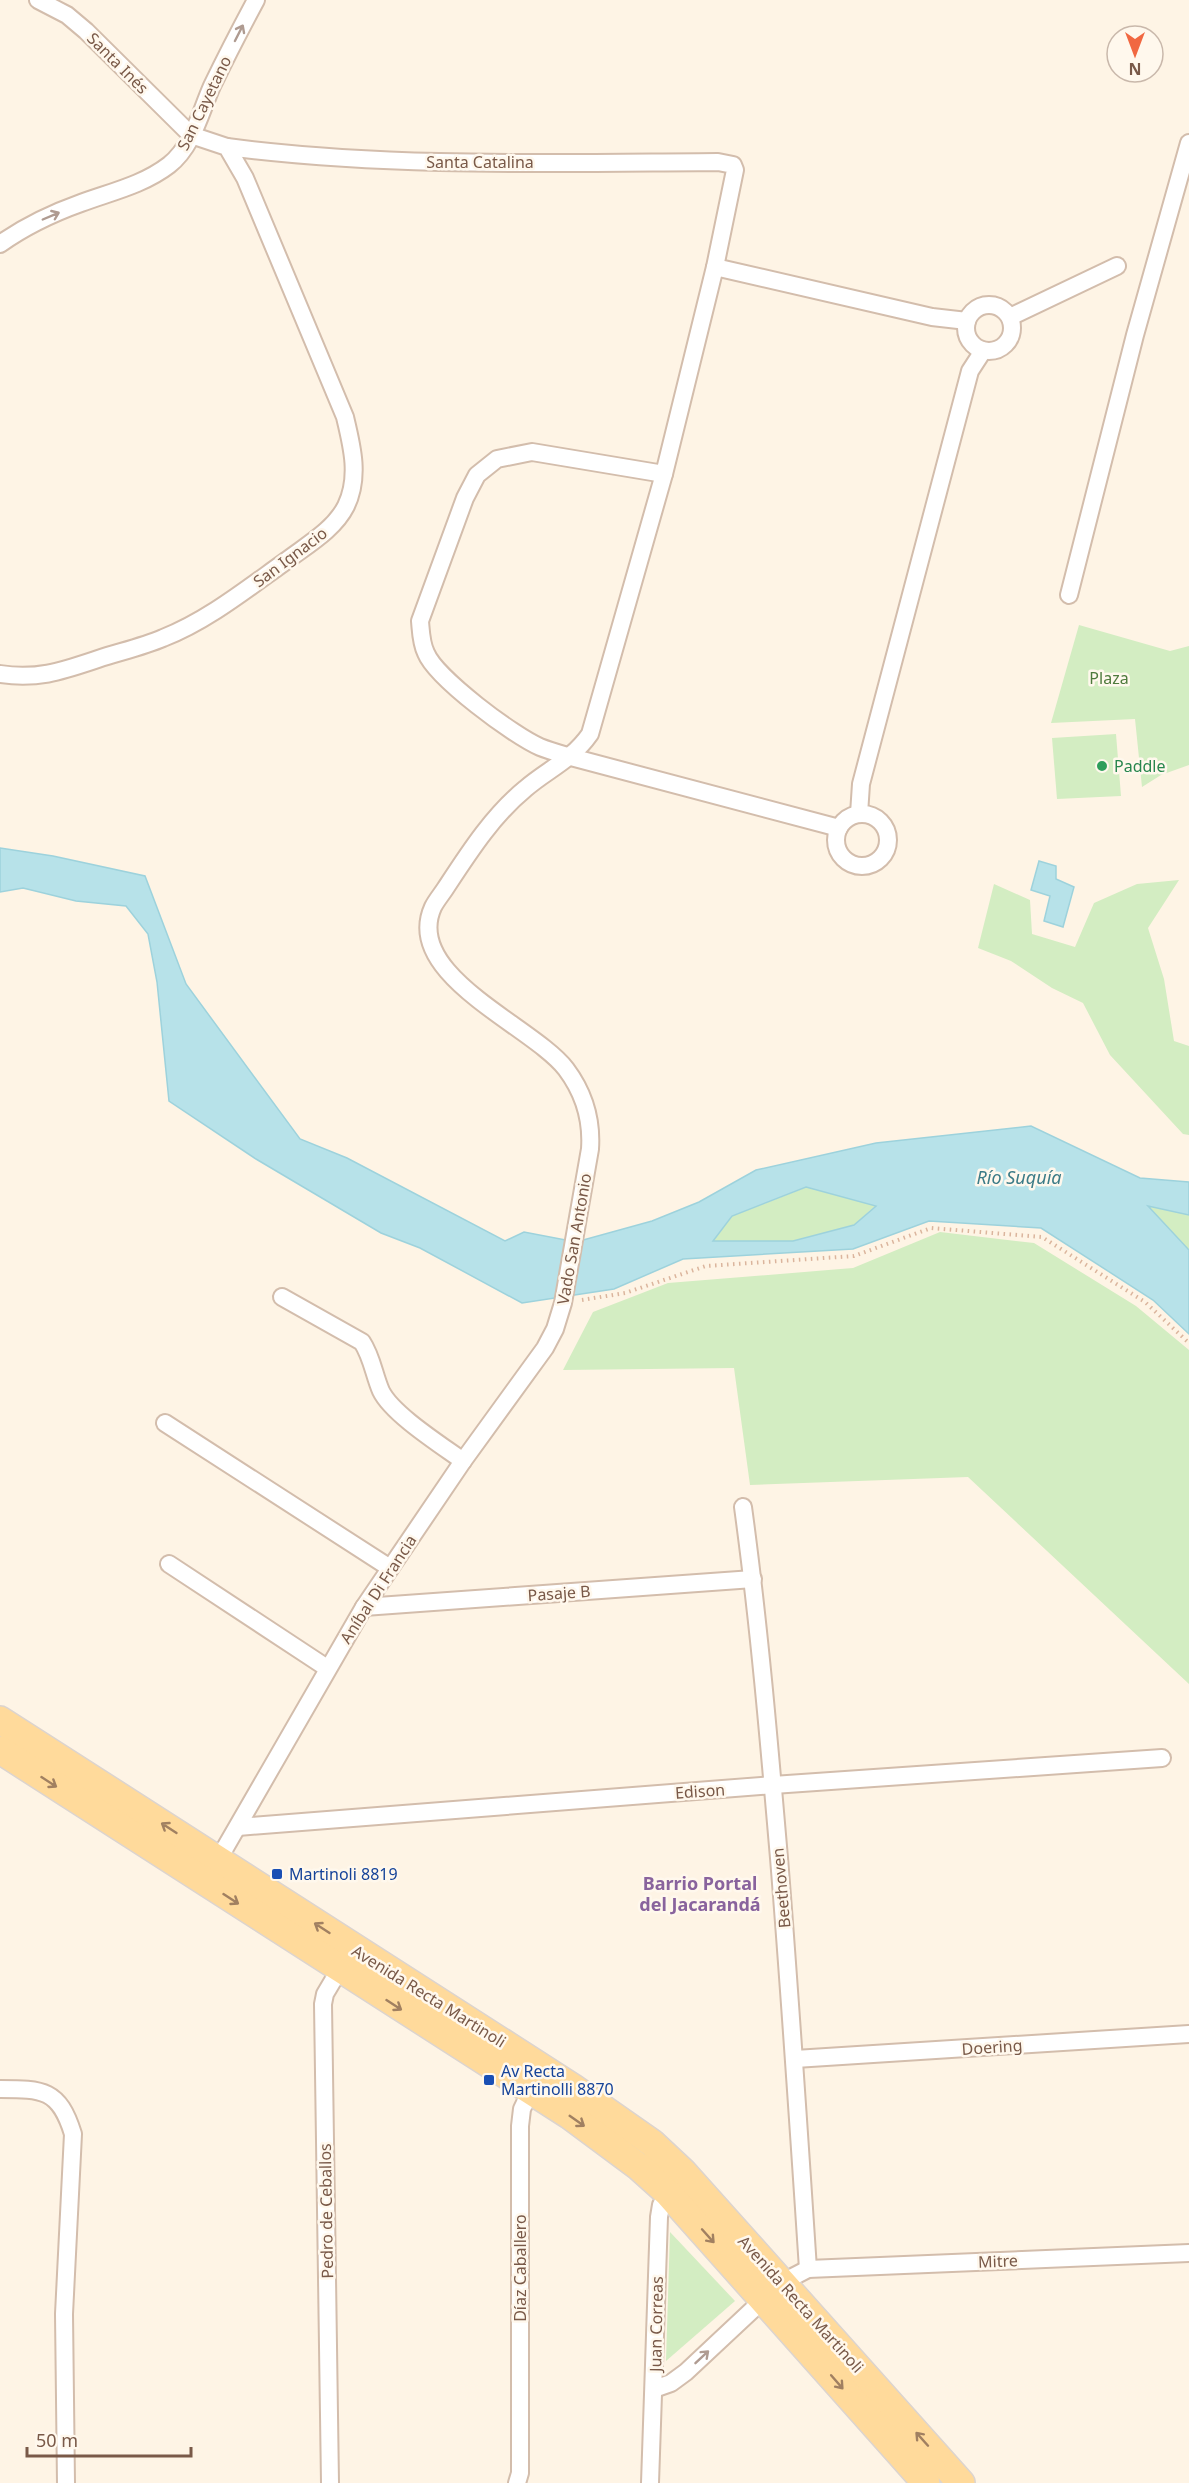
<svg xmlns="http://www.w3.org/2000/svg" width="1189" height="2483" font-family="'Noto Sans',sans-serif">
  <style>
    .green { fill: #d3edc2 }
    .water { fill: #b7e2e9; stroke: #9dd2dc; stroke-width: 1.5; fill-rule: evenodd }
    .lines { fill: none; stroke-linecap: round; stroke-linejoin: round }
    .street-casing { stroke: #d3bdac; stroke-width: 20 }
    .primary-casing { stroke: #dcd4cf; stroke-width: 30 }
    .path { stroke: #dbb59d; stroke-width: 4; stroke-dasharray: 1.5 4.5; stroke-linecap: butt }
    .street { stroke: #fff; stroke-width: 16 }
    .primary { stroke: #ffda9b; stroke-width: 27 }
    .oneway { stroke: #af9b91 }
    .oneway2 { stroke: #a18061 }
    .leisure-dot { fill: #2e9e5b; stroke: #fff8ed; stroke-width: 2 }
    .transit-dot { fill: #1a4fb4; stroke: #fff8ed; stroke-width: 2 }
    .labels { text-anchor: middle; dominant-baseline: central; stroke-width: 5; stroke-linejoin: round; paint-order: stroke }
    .street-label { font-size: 16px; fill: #795948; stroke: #fff8ed }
    .park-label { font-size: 16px; fill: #4e7a3c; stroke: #fff8ed }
    .leisure-label { font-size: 16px; fill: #27864d; stroke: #fff8ed; text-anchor: start }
    .transit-label { font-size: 16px; fill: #164399; stroke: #fff8ed; text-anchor: start }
    .water-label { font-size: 18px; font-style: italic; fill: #3c7b87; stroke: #fff8ed }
    .neighbourhood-label { font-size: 18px; font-weight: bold; fill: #89639d; stroke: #fff8ed }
  </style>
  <rect width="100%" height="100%" fill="#fef4e5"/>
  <!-- green -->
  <g class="green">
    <path d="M1079,625L1170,651L1189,646V765L1161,775L1142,787L1135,719L1051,723Z"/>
    <path d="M1116,734L1121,796L1057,799L1052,738Z"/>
    <path d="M1179,880L1148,928L1164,979L1174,1041L1189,1046V1135L1183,1134L1110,1055L1083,1003L1052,988L1011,961L978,948L994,884L1030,900L1032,934L1075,947L1094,903L1137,884Z"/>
    <path d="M807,1187L876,1205L854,1225L793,1241H713L732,1216Z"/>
    <path d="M1147,1205L1189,1215V1250Z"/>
    <path d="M940,1232L1034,1243L1136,1306L1189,1350V1684L968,1477L750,1485L734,1368L563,1370L593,1312L668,1283L853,1268Z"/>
    <path d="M670,2232L735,2301L666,2361Z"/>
  </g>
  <!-- water -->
  <g class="water">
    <path d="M0,848L53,856L145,876L186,984L300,1139L347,1158L505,1241L524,1232L576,1242L652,1221L699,1202L756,1170L876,1143L1031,1126L1140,1178L1189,1182V1215L1148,1206L1189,1250V1334L1153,1300L1041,1228L929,1221L853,1249L683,1259L614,1289L522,1303L420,1248L381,1233L256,1159L169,1101L157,982L148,934L126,906L76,901L23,888L0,892ZM806,1187L876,1206L854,1225L793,1241H713L732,1216Z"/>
    <path d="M1039,861L1056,866V879L1074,887L1063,927L1044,921L1050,896L1031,890Z"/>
  </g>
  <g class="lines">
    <!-- street casing -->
    <g class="street-casing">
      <g id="street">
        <path d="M0,244C24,227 53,213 81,203C111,192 143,185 169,165C193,146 200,113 212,86C226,57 241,28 256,0"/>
        <path d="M715,267L932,317L967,321"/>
        <circle cx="989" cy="328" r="23"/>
        <path d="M1010,317L1117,266"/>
        <path d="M664,474L532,452L497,459L477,475L465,498L420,621C421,632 421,643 426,653C436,678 514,736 540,747C550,751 561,754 571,757L839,828"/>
        <path d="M1069,595L1135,335L1189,143"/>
        <path d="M0,674C37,680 62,671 98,659C119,652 142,647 163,638C207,621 248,588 286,561C307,545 334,530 346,506C360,477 352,446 345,417L245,178L227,147L191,135L86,31L67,15L38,0"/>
        <circle cx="862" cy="840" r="26"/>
        <path d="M859,814L861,784L970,371L983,351"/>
        <path d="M282,1297L362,1342C372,1357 374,1375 381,1391C392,1414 441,1445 463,1461"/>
        <path d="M165,1423L390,1568"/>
        <path d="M743,1507C759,1624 769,1741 779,1858C790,1995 799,2132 808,2269"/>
        <path d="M169,1564L327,1668"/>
        <path d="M364,1607L753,1579"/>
        <path d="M238,1827L773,1785L1162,1758"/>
        <path d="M214,1867L364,1607L463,1461L545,1348L555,1329L563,1303L590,1149C592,1120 584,1093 566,1069C533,1026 402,975 433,907C436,901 441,895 445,889C468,854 492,816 525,789C548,769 571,761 590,734L664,474L715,267L735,170L733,165L718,162C554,163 390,168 227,147"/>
        <path d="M795,2059L1189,2034"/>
        <path d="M0,2089C43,2089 59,2089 73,2134L64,2314L66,2483"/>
        <path d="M654,2389L671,2383L686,2372L781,2283L808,2269L1189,2253"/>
        <path d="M330,2483L323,2004L325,1994L344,1962"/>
        <path d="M517,2483L520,2473V2126L522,2109L535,2082"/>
        <path d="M650,2483L659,2217L661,2205L672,2188"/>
      </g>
    </g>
    <!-- primary casing -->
    <g class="primary-casing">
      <g id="primary">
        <path d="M0,1720L572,2087L652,2143L683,2172L961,2483"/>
        <path d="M0,1750L569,2115L639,2167L668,2193L926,2483"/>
      </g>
    </g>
    <!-- path -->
    <path class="path" d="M582,1300L625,1293L706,1266L854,1256L931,1228L1042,1237L1145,1302L1189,1343"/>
    <!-- street -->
    <use href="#street" class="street"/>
    <!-- primary -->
    <use href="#primary" class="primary"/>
  </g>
  <!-- one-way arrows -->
  <defs><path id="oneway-shaft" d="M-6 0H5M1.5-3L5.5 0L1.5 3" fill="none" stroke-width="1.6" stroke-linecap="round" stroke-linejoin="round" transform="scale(1.5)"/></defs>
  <g class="oneway">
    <use href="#oneway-shaft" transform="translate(239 33) rotate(-63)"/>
    <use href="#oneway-shaft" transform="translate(51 216) rotate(-23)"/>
    <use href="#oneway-shaft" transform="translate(702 2357) rotate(-43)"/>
  </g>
  <g class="oneway2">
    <use href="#oneway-shaft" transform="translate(49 1782) rotate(33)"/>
    <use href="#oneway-shaft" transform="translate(169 1828) rotate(-147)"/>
    <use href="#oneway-shaft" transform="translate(231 1899) rotate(33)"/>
    <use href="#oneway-shaft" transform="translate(322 1928) rotate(-147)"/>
    <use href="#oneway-shaft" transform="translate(394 2005) rotate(33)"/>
    <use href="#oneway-shaft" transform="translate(577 2121) rotate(35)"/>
    <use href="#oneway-shaft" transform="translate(708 2236) rotate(48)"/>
    <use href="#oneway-shaft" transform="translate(837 2382) rotate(49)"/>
    <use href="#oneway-shaft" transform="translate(922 2439) rotate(-132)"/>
  </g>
  <!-- markers -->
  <circle class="leisure-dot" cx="1102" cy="766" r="6"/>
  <g class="transit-dot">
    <rect x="271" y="1868" width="12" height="12" rx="3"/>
    <rect x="483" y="2074" width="12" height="12" rx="3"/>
  </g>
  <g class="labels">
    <!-- street labels -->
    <g class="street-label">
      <text transform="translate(118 63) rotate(45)">Santa Inés</text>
      <text transform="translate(204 103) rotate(-64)">San Cayetano</text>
      <text x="480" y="162">Santa Catalina</text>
      <text transform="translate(290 557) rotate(-37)">San Ignacio</text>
      <text transform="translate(574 1239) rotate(-80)">Vado San Antonio</text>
      <text transform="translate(378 1589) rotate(-57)">Aníbal Di Francia</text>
      <text transform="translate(559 1593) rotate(-4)">Pasaje B</text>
      <text transform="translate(700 1791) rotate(-4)">Edison</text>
      <text transform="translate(781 1888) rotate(-95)">Beethoven</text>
      <text transform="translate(429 1996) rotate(32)">Avenida Recta Martinoli</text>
      <text transform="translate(992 2047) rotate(-4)">Doering</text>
      <text transform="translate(326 2211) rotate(-91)">Pedro de Ceballos</text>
      <text transform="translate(998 2261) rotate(-2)">Mitre</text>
      <text transform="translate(520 2268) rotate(-90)">Díaz Caballero</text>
      <text transform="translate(801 2304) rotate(48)">Avenida Recta Martinoli</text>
      <text transform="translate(656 2324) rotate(-89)">Juan Correas</text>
    </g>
    <!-- park labels -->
    <g class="park-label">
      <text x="1109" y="678">Plaza</text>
    </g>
    <!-- leisure labels -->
    <g class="leisure-label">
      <text x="1114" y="766">Paddle</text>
    </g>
    <!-- transit labels -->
    <g class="transit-label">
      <text x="289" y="1874">Martinoli 8819</text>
      <text x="501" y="2071">Av Recta<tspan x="501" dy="18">Martinolli 8870</tspan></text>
    </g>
    <!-- water labels -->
    <g class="water-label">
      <text x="1019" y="1177">Río Suquía</text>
    </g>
    <!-- neighbourhood labels -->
    <g class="neighbourhood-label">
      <text x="700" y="1883">Barrio Portal<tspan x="700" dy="21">del Jacarandá</tspan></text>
    </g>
  </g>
  <!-- north arrow -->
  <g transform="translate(1135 54) rotate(180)"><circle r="28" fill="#fff8ed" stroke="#c9b8ab" stroke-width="1.5"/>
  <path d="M0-4.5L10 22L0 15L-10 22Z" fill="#f16841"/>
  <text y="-9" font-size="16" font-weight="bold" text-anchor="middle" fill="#795948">N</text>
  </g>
  <!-- scale -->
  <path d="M27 2447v9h164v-9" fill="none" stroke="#795948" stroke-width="3"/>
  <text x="36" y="2447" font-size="18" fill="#795948" stroke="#fff8ed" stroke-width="4.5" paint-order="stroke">50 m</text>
</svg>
::::
▶ _Work to complete_
Pull from the data each line where the string "lines" turns up.

▶ _Written response_
    .lines { fill: none; stroke-linecap: round; stroke-linejoin: round }
  <g class="lines">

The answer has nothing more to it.